[TASK REQUIREMENTS]: Give again, exactly as written, each line of the material below starting at the line that contains "thumb tip: (1000, 895)" and ending at the line that contains "index tip: (1057, 838)". Both ends count, and no other line does.

=== Begin Enclosure ===

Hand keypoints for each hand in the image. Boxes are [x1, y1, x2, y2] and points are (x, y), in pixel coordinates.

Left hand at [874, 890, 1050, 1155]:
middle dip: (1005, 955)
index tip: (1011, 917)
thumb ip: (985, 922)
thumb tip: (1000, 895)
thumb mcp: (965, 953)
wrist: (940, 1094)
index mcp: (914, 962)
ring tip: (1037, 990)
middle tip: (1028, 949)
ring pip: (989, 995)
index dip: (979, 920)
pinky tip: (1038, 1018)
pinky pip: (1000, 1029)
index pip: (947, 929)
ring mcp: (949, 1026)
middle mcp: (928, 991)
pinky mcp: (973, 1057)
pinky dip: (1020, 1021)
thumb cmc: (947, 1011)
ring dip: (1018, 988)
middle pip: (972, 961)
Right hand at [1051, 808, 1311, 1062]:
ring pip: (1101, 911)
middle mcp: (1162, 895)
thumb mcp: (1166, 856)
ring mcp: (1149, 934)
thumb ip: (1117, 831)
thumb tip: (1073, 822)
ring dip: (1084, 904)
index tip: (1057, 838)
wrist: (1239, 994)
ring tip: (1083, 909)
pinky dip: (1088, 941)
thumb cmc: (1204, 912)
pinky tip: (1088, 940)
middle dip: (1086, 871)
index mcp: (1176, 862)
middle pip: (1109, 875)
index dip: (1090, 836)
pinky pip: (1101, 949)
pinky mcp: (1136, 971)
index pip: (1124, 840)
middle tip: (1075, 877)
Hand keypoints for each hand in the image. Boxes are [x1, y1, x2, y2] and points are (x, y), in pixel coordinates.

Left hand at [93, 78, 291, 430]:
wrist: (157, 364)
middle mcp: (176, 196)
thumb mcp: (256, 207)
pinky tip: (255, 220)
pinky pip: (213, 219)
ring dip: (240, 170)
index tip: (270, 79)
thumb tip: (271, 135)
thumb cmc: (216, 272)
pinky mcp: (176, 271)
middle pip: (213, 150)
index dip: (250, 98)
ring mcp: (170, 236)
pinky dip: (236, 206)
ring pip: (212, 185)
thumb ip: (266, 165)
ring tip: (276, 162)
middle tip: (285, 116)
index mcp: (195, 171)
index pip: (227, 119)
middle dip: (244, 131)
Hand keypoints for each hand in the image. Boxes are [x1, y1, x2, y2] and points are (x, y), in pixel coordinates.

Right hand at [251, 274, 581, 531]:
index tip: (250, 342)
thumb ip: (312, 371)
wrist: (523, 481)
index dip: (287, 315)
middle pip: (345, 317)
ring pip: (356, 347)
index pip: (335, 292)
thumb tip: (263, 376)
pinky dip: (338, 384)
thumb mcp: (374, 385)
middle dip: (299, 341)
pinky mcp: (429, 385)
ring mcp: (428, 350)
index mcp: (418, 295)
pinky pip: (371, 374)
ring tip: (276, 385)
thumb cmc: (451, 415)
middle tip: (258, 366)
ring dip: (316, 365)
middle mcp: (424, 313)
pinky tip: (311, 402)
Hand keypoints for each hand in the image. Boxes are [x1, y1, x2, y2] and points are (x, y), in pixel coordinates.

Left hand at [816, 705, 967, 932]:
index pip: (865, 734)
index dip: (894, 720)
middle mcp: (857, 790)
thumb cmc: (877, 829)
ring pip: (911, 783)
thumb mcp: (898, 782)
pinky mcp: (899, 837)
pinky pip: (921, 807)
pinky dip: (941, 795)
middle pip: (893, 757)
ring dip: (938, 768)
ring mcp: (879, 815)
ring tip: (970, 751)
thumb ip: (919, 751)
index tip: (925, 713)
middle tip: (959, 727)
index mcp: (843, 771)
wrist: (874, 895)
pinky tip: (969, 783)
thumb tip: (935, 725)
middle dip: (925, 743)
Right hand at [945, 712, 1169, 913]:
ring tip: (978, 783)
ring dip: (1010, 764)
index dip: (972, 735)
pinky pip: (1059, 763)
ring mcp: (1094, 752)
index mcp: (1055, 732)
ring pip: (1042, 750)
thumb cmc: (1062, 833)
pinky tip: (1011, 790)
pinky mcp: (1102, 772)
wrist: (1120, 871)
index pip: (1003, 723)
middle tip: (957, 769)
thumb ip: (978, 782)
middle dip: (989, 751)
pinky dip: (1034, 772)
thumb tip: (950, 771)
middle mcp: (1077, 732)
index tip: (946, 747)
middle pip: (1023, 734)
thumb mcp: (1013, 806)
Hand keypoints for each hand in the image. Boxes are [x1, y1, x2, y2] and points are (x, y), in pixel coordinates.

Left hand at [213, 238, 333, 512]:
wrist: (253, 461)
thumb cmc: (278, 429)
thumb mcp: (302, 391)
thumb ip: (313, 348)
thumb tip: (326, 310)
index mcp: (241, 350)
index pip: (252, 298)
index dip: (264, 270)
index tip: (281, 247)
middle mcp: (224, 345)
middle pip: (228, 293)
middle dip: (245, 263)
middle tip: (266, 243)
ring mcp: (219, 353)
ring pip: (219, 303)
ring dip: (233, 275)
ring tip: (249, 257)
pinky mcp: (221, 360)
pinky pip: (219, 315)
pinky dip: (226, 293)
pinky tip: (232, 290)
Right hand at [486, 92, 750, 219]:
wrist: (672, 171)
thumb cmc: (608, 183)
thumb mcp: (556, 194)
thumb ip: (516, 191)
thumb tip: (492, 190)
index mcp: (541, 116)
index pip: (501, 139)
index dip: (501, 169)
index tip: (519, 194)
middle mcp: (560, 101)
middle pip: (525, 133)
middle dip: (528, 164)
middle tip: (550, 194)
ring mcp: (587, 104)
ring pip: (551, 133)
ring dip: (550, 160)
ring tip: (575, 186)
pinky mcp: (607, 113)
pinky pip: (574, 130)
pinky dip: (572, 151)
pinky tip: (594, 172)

=== End Enclosure ===

[SOLVED PROBLEM]:
thumb tip: (1000, 895)
thumb mcp: (965, 953)
wrist: (940, 1094)
index mcp: (914, 962)
ring tip: (1037, 990)
middle tip: (1028, 949)
ring pip: (989, 995)
index dip: (979, 920)
pinky tip: (1038, 1018)
pinky pip: (1000, 1029)
index pip: (947, 929)
ring mcp: (949, 1026)
middle mcp: (928, 991)
pinky mcp: (973, 1057)
pinky dip: (1020, 1021)
thumb cmc: (947, 1011)
ring dip: (1018, 988)
middle pip: (972, 961)
Right hand at [1051, 808, 1311, 1062]:
ring pip: (1101, 911)
middle mcp: (1162, 895)
thumb mcp: (1166, 856)
ring mcp: (1149, 934)
thumb ip: (1117, 831)
thumb tip: (1073, 822)
ring dip: (1084, 904)
index tip: (1057, 838)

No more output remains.